Oregon mayors tour homeless village
On Thursday, mayors from throughout the state made a tour of Hope Village on McAndrews Road to learn more about one solution for the homeless problem that plagues many cities in Oregon.
“This is awesome having mayors from 40 different cities here,” said Chad McComas, executive director of Rogue Retreat, the organization that has been the driving force behind Hope Village.
For a project that had a hard time getting off the ground a few years ago, the collection of 30 tiny houses has been attracting a lot of attention.
Medford officials escorted the mayors by charter bus to Hope Village. Medford Mayor Gary Wheeler was part of the tour and the city hosted the mayors' visit.
The property Hope Village sits on is on land leased by Rogue Retreat and another portion owned by the city of Medford.
Rogue Retreat even offers a $199 program that explains how to do something like Hope Village in other communities.
Grants Pass Mayor Roy Lindsay said his city is also looking at a similar village as it tries to figure out how to deal with homelessness in Josephine County.
The idea behind the village is to provide a safe, clean home for the homeless to help get them off the street, stabilize their lives, provide health services and drug treatment. After several months, homeless people are encouraged to find more permanent housing.
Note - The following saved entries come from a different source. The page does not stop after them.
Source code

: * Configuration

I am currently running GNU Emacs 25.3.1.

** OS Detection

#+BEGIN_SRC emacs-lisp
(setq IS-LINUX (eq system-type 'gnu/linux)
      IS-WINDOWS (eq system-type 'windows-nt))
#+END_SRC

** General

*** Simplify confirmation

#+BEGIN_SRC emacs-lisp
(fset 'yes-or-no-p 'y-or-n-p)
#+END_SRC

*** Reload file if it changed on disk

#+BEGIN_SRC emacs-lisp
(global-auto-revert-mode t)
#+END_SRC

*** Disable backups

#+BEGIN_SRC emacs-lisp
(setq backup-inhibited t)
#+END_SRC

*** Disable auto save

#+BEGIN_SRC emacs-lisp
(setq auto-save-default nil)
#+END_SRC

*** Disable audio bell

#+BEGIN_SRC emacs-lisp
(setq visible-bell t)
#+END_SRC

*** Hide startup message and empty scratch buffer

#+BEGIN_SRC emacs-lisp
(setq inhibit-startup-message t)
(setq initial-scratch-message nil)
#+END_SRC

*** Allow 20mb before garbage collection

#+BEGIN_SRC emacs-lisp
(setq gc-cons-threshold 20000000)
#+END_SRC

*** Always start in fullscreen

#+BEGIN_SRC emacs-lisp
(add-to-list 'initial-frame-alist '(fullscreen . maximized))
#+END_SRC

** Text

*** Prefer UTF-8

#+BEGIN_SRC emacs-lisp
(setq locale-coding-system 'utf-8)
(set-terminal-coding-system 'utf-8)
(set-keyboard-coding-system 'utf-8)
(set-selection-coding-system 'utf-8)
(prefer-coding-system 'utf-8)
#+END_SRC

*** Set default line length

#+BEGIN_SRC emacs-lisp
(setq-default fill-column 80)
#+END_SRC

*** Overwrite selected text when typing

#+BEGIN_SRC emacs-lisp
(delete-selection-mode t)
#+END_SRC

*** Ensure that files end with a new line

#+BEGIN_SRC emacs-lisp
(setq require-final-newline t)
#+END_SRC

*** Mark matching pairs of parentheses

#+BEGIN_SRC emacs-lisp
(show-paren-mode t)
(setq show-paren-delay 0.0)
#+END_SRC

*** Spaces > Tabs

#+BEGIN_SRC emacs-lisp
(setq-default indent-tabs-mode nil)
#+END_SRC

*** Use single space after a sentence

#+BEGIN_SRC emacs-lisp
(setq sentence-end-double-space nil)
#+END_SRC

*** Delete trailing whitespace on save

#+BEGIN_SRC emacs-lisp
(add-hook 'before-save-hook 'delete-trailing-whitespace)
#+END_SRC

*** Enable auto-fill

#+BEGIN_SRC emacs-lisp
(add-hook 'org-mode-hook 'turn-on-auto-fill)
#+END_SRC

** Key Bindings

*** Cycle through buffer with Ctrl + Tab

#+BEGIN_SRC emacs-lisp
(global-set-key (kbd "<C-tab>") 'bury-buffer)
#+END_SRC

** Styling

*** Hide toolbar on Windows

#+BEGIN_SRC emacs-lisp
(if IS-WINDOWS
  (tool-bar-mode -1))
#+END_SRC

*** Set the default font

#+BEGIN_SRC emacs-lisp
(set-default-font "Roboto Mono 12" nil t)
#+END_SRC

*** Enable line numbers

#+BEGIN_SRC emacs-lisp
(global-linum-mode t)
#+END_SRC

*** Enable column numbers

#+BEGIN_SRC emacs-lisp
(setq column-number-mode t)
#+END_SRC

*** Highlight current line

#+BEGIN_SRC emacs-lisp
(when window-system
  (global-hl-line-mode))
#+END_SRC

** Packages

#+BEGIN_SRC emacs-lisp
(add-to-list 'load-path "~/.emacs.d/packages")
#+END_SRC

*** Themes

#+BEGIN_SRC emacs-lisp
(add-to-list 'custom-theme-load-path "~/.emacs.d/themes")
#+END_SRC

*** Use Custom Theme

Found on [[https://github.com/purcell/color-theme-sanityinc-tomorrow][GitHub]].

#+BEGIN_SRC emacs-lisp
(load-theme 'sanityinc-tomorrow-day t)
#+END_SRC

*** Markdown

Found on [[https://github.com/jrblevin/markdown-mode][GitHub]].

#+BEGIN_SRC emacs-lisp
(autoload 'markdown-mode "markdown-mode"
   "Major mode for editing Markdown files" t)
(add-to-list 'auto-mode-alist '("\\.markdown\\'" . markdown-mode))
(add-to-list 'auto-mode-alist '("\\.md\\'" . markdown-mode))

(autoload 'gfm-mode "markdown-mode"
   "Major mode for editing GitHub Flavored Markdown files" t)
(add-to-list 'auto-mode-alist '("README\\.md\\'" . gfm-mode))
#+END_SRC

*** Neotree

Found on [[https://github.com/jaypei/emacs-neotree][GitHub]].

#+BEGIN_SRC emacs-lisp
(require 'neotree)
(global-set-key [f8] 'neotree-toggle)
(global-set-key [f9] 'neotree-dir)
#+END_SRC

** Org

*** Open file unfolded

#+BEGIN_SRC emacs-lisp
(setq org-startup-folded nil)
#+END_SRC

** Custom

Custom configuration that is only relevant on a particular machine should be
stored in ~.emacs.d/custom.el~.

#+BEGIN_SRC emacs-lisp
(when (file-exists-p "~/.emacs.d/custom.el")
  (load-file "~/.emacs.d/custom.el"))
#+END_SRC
For the first three months, a homeless person pays a $75-a-month fee that goes up to $175, though 50% of that amount is put into a savings account for the homeless person.
“I think it’s an excellent idea,” Lindsay said. “It’s not easy developing something like this.”
Grants Pass has been working with Rogue Retreat to develop its own homeless village, though on a much smaller scale than the Medford complex.
“We don’t have the resources that they have,” he said.
Lindsay estimates that Josephine County has up to 1,500 homeless, noting that many live in wooded areas surrounding the city.
Coquille Mayor Kathi Simonetti said she was impressed with the facilities, including the tiny 8-foot by 10-foot rooms for the homeless that don’t have running water or electricity. Nearby Rogue Retreat has built showers, bathrooms and a common kitchen area.
Simonetti said her town doesn’t have the homeless population or the kind of services that Medford offers, so she didn’t think it would work in her city.
Coquille provides bus tickets for the homeless, she said, with many going to the larger city of Coos Bay.
“They don’t usually want to stay,” she said.
Canby Mayor Brian Hodson said these types of projects are a tough sell for cities.
“Community members don’t know what to expect,” he said.
Hodson said his city will be looking at emulating some of Medford’s ideas for dealing with homeless problems.
“I think it’s a possibility,” he said. “As our community grows and change, it will be something to keep in mind as a possibility,” he said.
Matthew Vorderstrasse, development director at Rogue Retreat, said homeless villages with tiny houses are only located in three Oregon cities: Portland, Eugene and Medford. Cottage Grove is also gearing up to create a village.